Zadie Smith: I don’t have that thing—I was thinking about this recently, I was reading this essay and writing about this, the three qualities of persuasion that Aristotle talks about, logos, and I was thinking about ethos particularly, and the idea of being the right person to speak, having the right to speak. I noticed that with a lot of young American white males that they feel very guilty about those kind of interests, those writers being their interests, or they feel they need to defend it, and I never felt the need to defend the books that I liked—it didn’t even occur to me. But now people do say “dead white males,” that kind of thing, and it seems strange to have a lot of interest in those writers. I don’t think that I’m—you know, whatever is the best writing, as far as I can tell or feel, that’s what I’m interested in. And it stretches to lots of other writers too, but I had a very traditional education so those writers came up more often than others.

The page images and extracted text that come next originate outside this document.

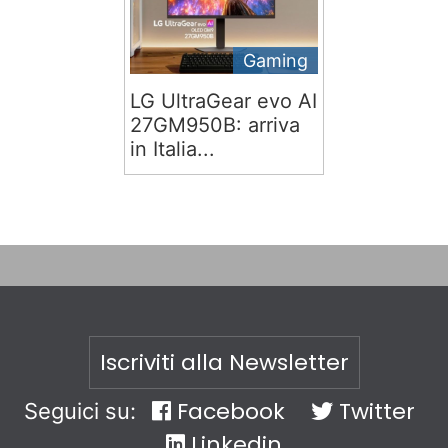
Gaming
LG UltraGear evo AI
27GM950B: arriva
in Italia...
Iscriviti alla Newsletter
Facebook
Twitter
Seguici su:
Linkedin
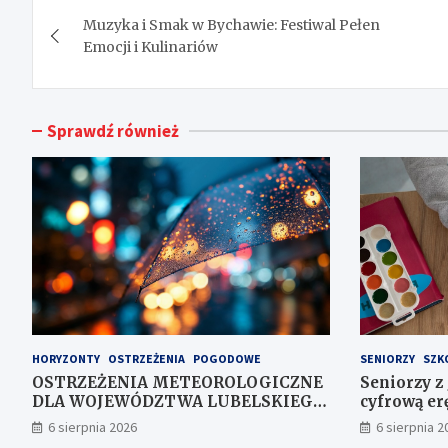
Nawigacja
Muzyka i Smak w Bychawie: Festiwal Pełen
wpisu
Emocji i Kulinariów
Sprawdź również
HORYZONTY
OSTRZEŻENIA
POGODOWE
SENIORZY
SZK
OSTRZEŻENIA METEOROLOGICZNE
Seniorzy z
DLA WOJEWÓDZTWA LUBELSKIEGO
cyfrową erę
NR 167
6 sierpnia 2026
6 sierpnia 2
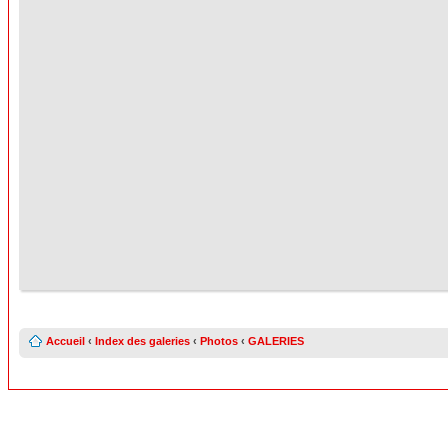
Accueil
‹
Index des galeries
‹
Photos
‹
GALERIES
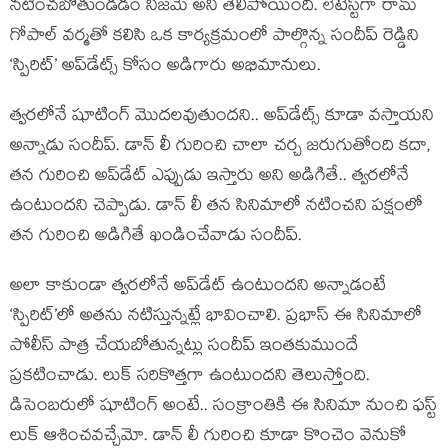
నటించబోతుండడం నిజమే అని తేలిపోయింది. లేటెస్ట్‌గా రామ్
గోపాల్ వర్మతో కలిసి ఒక కార్యక్రమంలో పాల్గొన్న సందీప్ రెడ్డిని
‘స్పిరిట్’ అప్‌డేట్స్ కోసం అడిగారు అభిమానులు.
త్వరలోనే షూటింగ్ మొదలవుతుందని.. అప్‌డేట్స్ కూడా వస్తాయని
అన్నాడు సందీప్. డాన్ లీ గురించి చాలా చర్చ జరుగుతోంది కదా,
తన గురించి అప్‌డేట్ ఎప్పుడు ఇస్తారు అని అడిగితే.. త్వరలోనే
ఉంటుందని చెప్పాడు. డాన్ లీ తన సినిమాలో నటించని పక్షంలో
తన గురించి అడిగితే ఖండించేవాడు సందీప్.
అలా కాకుండా త్వరలోనే అప్‌డేట్ ఉంటుందని అన్నాడంటే
‘స్పిరిట్’లో అతను నటిస్తున్నట్లే భావించాలి. ప్రభాస్ ఈ సినిమాలో
పోలీస్ పాత్ర చేయబోతున్నట్లు సందీప్ ఇంతకుముందే
ప్రకటించాడు. లుక్ సరికొత్త‌గా ఉంటుందని తెలుస్తోంది.
డిసెంబరులో షూటింగ్ అంటే.. సంక్రాంతికి ఈ సినిమా నుంచి ఫస్ట్
లుక్ ఆశించవచ్చేమో. డాన్ లీ గురించి కూడా కొంచెం వెనుకో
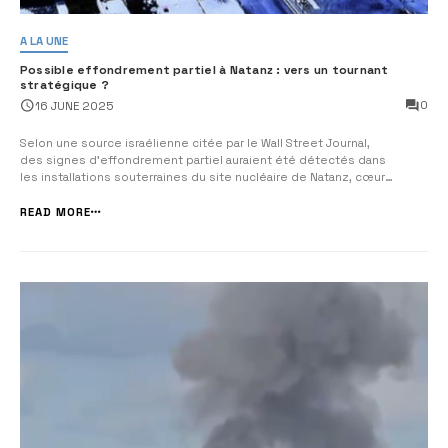
A LA UNE
Possible effondrement partiel à Natanz : vers un tournant
stratégique ?
0
16 JUNE 2025
Selon une source israélienne citée par le Wall Street Journal,
des signes d’effondrement partiel auraient été détectés dans
les installations souterraines du site nucléaire de Natanz, cœur
névralgique du programme d’enrichissement iranien. « Ils croyaient
Natanz invulnérable. Ils se trompaient. »Malgré des couches...
READ MORE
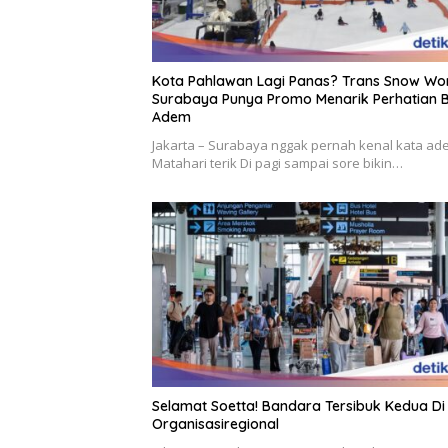
Kota Pahlawan Lagi Panas? Trans Snow Wo
Surabaya Punya Promo Menarik Perhatian B
Adem
Jakarta – Surabaya nggak pernah kenal kata ad
Matahari terik Di pagi sampai sore bikin…
Selamat Soetta! Bandara Tersibuk Kedua Di
Organisasiregional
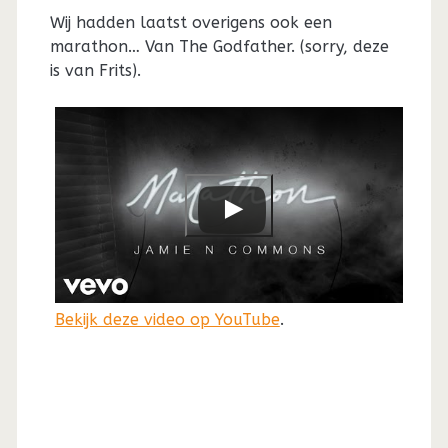
Wij hadden laatst overigens ook een
marathon… Van The Godfather. (sorry, deze
is van Frits).
Bekijk deze video op YouTube
.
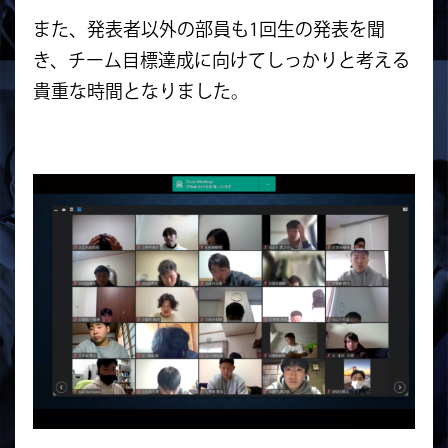
また、発表者以外の部員も1回生の発表を聞
き、チーム目標達成に向けてしっかりと考える
貴重な時間となりました。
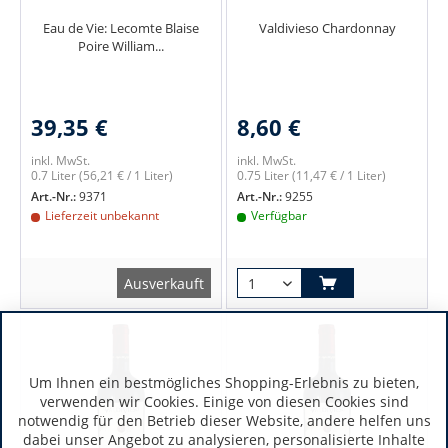
Eau de Vie: Lecomte Blaise
Valdivieso Chardonnay
Poire William...
39,35 €
8,60 €
inkl. MwSt.
inkl. MwSt.
0.7 Liter
(56,21 € / 1 Liter)
0.75 Liter
(11,47 € / 1 Liter)
Art.-Nr.:
9371
Art.-Nr.:
9255
Lieferzeit unbekannt
Verfügbar
Ausverkauft
Um Ihnen ein bestmögliches Shopping-Erlebnis zu bieten,
verwenden wir Cookies. Einige von diesen Cookies sind
notwendig für den Betrieb dieser Website, andere helfen uns
dabei unser Angebot zu analysieren, personalisierte Inhalte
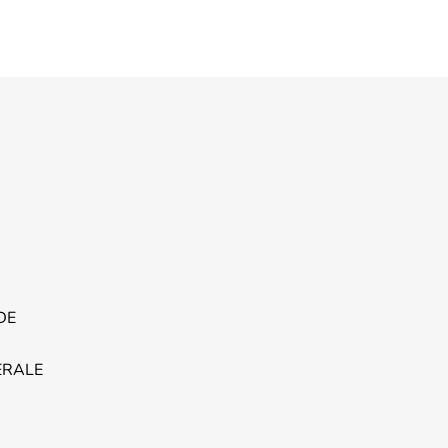
DE
ERALE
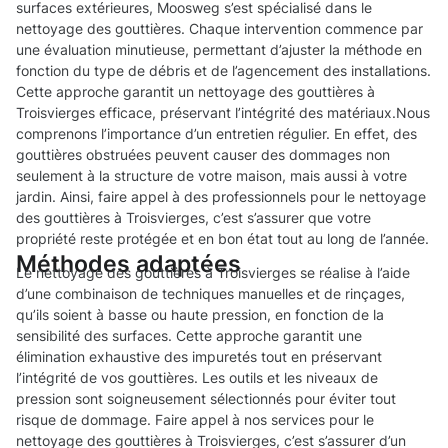
surfaces extérieures, Moosweg s’est spécialisé dans le
nettoyage des gouttières. Chaque intervention commence par
une évaluation minutieuse, permettant d’ajuster la méthode en
fonction du type de débris et de l’agencement des installations.
Cette approche garantit un nettoyage des gouttières à
Troisvierges efficace, préservant l’intégrité des matériaux.Nous
comprenons l’importance d’un entretien régulier. En effet, des
gouttières obstruées peuvent causer des dommages non
seulement à la structure de votre maison, mais aussi à votre
jardin. Ainsi, faire appel à des professionnels pour le nettoyage
des gouttières à Troisvierges, c’est s’assurer que votre
propriété reste protégée et en bon état tout au long de l’année.
Méthodes adaptées
Le nettoyage des gouttières à Troisvierges se réalise à l’aide
d’une combinaison de techniques manuelles et de rinçages,
qu’ils soient à basse ou haute pression, en fonction de la
sensibilité des surfaces. Cette approche garantit une
élimination exhaustive des impuretés tout en préservant
l’intégrité de vos gouttières. Les outils et les niveaux de
pression sont soigneusement sélectionnés pour éviter tout
risque de dommage. Faire appel à nos services pour le
nettoyage des gouttières à Troisvierges, c’est s’assurer d’un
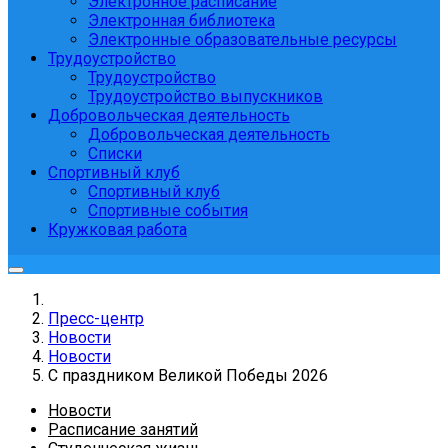
Электронное расписание
Электронная библиотека
Электронные образовательные ресурсы
Трудоустройство
Трудоустройство
Трудоустройство выпускников
Добровольческая деятельность
Добровольческая деятельность
Списки
Спортивный клуб
Спортивный клуб
Спортивные события
Кружковая работа
Пресс-центр
Новости
Новости
С праздником Великой Победы 2026
Новости
Расписание занятий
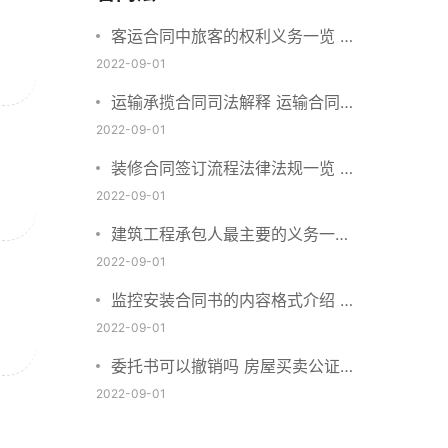
客运合同中旅客的权利义务一览 主
要包括这些内容
2022-09-01
运输承揽合同司法解释 运输合同中
承运人的义务有哪些
2022-09-01
装修合同签订流程法律法规一览 律
师解答
2022-09-01
建筑工程承包人最主要的义务一览
承包合同内容介绍
2022-09-01
监控安装合同书的内容格式介绍 一
般包括这些条款
2022-09-01
委托书可以撤销吗 房屋买卖公证可
否撤销
2022-09-01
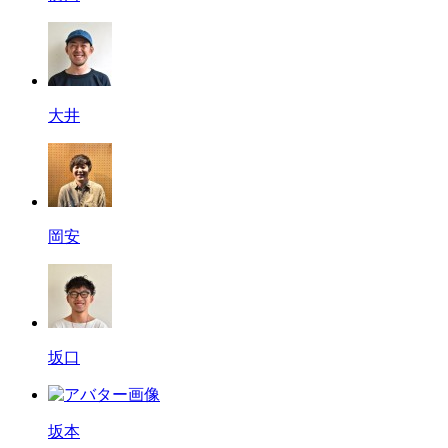
大井
岡安
坂口
坂本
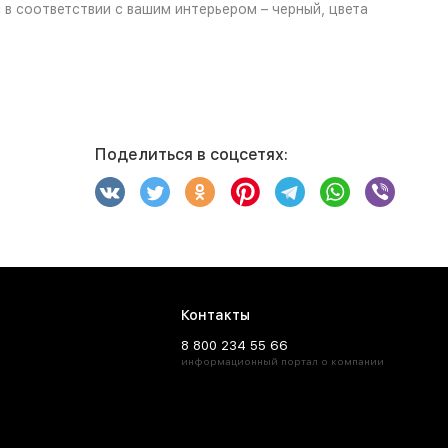
в соответствии с вашим интерьером – черный, цвета
Поделиться в соцсетях:
Контакты
8 800 234 55 66
информационный портал о компании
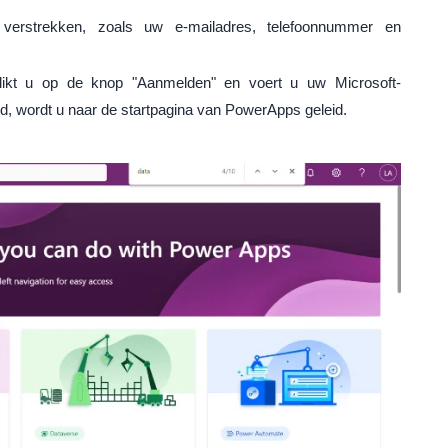
 verstrekken, zoals uw e-mailadres, telefoonnummer en
likt u op de knop "Aanmelden" en voert u uw Microsoft-
, wordt u naar de startpagina van PowerApps geleid.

But now, particularly when it comes to women’s writing, I seek it out a lot more and read it a lot more actively, because it does become a matter of survival. You do need to know that there are women who wrote really well, and one way or another, even though I suppose [inaudible] is a very silly idea, it can’t help but make you feel better. When I first read Virginia Woolf I felt pleasured that she was a genius, but also great relief that she was a genius, because she was a woman.

Interviewer: Speaking of the realm of identity politics as a template put over literature, when I googled “Zadie Smith and postcolonial,” I got 23,000 returns. And I’m wondering what you think of that phrase and the concept as applied to you and as a general academic rubric?

Zadie Smith: I think it’s a factual description for a great deal of writing. I mean, you’re really pushing it with me, I’m born and bred in England, and I’m about as post-post-postcolonial as it is possible to be, I should think. But, you know, I don’t mean to sound cynical, but part of it is just convenience, and I kind of apologize to the rest of postcolonial authors because they have a right to be there, it just happens that White Teeth was published in the last year of the century and it’s very neat. You read Rushdie and you read [inaudible] and I’m just top ten as the last minute goes on the clock.

Interviewer: Oh, she has a Jamaican mother, she makes it.

Zadie Smith: That’s the reason, though, and that’s nice, but I feel slightly disingenuous to be there, and I do notice quite often when I’m touring and meeting students and they read White Teeth, and then I have to worry about the autograph, and it doesn’t really fit into the whole postcolonial thing, and it all gets lost. But no writers complain about books that are bought by students, that’s the thing that makes books survive, so anyway that I’m in colleges is extraordinary for me.